Étienne Chabroud était la personnification vivante du proverbe qui veut que : Ventre affamé n’ait point d’oreilles. Quand il rentrait pour les repas, surtout pour le souper, aussitôt la porte fermée derrière lui, il accrochait sa vareuse et son chapeau à un clou, allait se laver le visage et les mains sur un banc dans un coin de la cuisine — pièce qui, chez lui comme chez la plupart des premiers colons, servait de cuisine, de salle à manger, de salon, aussi bien que d’atelier pour toutes sortes de réparations — puis il allait se mettre à table et se mettait à manger sans avoir prononcé une parole, à moins que le repas ne fût pas prêt ou que quelqu’un l’interpellât ; deux choses qui n’arrivaient presque jamais, car dans l’un comme dans l’autre cas, quelqu’un était sûr de se faire rabrouer de la belle façon.

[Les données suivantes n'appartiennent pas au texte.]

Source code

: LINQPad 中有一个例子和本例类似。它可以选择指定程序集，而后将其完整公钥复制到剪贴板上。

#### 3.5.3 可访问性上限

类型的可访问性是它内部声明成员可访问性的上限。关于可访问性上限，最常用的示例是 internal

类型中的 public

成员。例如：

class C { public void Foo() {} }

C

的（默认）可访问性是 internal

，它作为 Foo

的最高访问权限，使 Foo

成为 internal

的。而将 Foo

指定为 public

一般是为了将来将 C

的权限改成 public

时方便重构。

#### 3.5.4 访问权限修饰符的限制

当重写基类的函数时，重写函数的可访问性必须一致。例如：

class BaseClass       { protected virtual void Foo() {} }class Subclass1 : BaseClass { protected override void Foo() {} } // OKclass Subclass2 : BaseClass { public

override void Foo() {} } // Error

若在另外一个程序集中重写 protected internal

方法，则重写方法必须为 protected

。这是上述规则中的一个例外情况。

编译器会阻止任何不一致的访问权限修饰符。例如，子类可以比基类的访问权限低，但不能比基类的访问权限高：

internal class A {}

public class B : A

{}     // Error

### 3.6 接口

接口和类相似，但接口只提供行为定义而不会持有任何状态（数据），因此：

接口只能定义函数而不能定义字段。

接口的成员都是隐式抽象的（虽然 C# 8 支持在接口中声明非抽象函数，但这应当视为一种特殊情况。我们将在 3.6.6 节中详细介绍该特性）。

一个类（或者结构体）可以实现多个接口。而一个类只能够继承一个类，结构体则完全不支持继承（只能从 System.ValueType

Aussi évitait-on avec soin de lui parler tant qu’il n’avait pas apaisé sa plus grosse faim.

Il arriva donc qu’il n’apprît le retard de Roger que vers sept heures. Son fils aurait dû être rentré depuis au moins deux heures.

Étienne fit aussitôt allumer tout ce qu’il y avait de falots sur la ferme, et tout le monde partit à la recherche de Roger. Mais l’on dut bientôt reconnaître qu’il était impossible de se diriger dans le bois, par la nuit noire qu’il faisait, avec les moyens d’éclairage que l’on possédait à cette époque.